Whilst I highly doubt chimps would replace the next Michelin star chefs, but the very idea of inviting them into the next episode of Kitchen Nightmares to me – seems not just for an overt humor.

But nevertheless a logical testing; of them and their’s own – evolutionary curiosities.

Hasan Almasi @ Unsplash

TLDR; Cooking helps augment our survivability.

It bears worth repeating – that any realm of “consumption” – requires complete obligatory death of something else. An obligate prey must be free and cleansed of all suspecting elements that deter any effective digestion and/or nutrient assimilation pathways.

Whether done primitively or assisted through technology – cooking is what led us to envelop our means of pragmatic understanding of living and interacting with our environment.

I highly doubt the Palaeolithic man were lend out a saucepan, a gas tank or a portable freezer from willing contributing extra terrestrial/s from outer space.

We must nonetheless be thankful for him and his generations before him – having surpassed and learned much of the very unpredictable and untamed – ecosystems of nature. Having both trialled long list of scrutinies and experiences, I’d remain humbling and grateful.

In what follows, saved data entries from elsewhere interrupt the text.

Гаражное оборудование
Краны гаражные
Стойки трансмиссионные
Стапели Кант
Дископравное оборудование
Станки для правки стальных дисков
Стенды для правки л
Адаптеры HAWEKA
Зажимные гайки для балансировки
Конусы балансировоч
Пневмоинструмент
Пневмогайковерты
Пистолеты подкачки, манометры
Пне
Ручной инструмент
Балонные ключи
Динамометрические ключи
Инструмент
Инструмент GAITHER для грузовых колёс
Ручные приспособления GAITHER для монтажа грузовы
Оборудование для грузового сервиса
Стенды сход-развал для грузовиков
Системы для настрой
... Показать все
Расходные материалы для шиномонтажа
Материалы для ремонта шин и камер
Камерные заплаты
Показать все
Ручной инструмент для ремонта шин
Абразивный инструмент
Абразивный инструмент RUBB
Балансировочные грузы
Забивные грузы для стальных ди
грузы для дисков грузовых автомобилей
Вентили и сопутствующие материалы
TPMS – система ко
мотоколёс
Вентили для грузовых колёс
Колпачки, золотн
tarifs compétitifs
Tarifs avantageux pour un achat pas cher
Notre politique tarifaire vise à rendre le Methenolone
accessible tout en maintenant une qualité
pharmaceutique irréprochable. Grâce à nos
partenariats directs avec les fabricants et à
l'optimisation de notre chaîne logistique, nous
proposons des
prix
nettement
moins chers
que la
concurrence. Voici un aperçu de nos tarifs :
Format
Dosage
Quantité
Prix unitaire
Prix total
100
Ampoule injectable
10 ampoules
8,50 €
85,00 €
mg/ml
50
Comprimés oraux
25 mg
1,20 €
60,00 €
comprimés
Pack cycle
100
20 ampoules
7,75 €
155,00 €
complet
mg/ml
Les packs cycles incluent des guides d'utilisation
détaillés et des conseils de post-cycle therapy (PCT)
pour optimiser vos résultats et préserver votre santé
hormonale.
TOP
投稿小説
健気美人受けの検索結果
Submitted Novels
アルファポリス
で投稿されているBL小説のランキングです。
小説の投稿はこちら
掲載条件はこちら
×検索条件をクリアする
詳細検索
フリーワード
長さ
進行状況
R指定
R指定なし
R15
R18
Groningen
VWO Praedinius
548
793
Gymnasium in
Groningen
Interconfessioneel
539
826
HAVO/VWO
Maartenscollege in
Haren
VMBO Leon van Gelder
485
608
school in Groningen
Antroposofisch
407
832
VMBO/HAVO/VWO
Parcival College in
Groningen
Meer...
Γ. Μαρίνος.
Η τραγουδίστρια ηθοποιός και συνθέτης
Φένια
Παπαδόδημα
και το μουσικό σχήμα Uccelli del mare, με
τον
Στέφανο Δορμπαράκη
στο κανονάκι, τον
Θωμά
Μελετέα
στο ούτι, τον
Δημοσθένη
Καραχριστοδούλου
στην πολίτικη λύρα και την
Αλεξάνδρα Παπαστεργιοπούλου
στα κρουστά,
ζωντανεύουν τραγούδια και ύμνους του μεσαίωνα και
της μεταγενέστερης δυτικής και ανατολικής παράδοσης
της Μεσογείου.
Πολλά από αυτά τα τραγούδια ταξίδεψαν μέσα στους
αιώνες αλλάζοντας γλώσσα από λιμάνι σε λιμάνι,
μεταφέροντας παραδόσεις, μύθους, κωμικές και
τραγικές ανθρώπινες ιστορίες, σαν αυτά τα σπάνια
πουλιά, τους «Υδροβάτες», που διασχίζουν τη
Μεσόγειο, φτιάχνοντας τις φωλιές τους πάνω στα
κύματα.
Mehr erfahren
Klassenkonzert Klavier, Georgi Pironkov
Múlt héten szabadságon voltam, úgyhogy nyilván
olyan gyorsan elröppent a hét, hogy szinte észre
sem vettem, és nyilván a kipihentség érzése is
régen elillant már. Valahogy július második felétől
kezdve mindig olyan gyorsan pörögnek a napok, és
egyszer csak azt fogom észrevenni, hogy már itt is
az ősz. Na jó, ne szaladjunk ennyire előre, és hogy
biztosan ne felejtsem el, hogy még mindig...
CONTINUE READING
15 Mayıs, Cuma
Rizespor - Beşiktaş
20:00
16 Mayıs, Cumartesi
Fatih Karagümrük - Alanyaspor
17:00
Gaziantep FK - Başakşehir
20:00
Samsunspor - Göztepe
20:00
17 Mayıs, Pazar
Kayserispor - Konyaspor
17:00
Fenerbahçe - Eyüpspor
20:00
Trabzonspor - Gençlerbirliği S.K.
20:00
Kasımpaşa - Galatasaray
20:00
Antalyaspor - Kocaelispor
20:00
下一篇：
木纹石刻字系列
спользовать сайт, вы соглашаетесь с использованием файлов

That from all the sickness our ancestors carried; evolution thus nevertheless – capably led us to this very day of unprecedented sustenance.

There is no other convincing causality then; from us all having enveloped our interpretations of the world we live in, by nurturing ourselves, with each and every small learning steps of cooking. To have ensured that all the meats we cached, milks we carried in our saddles, and the potatoes we boiled – rationally led to our very own survival.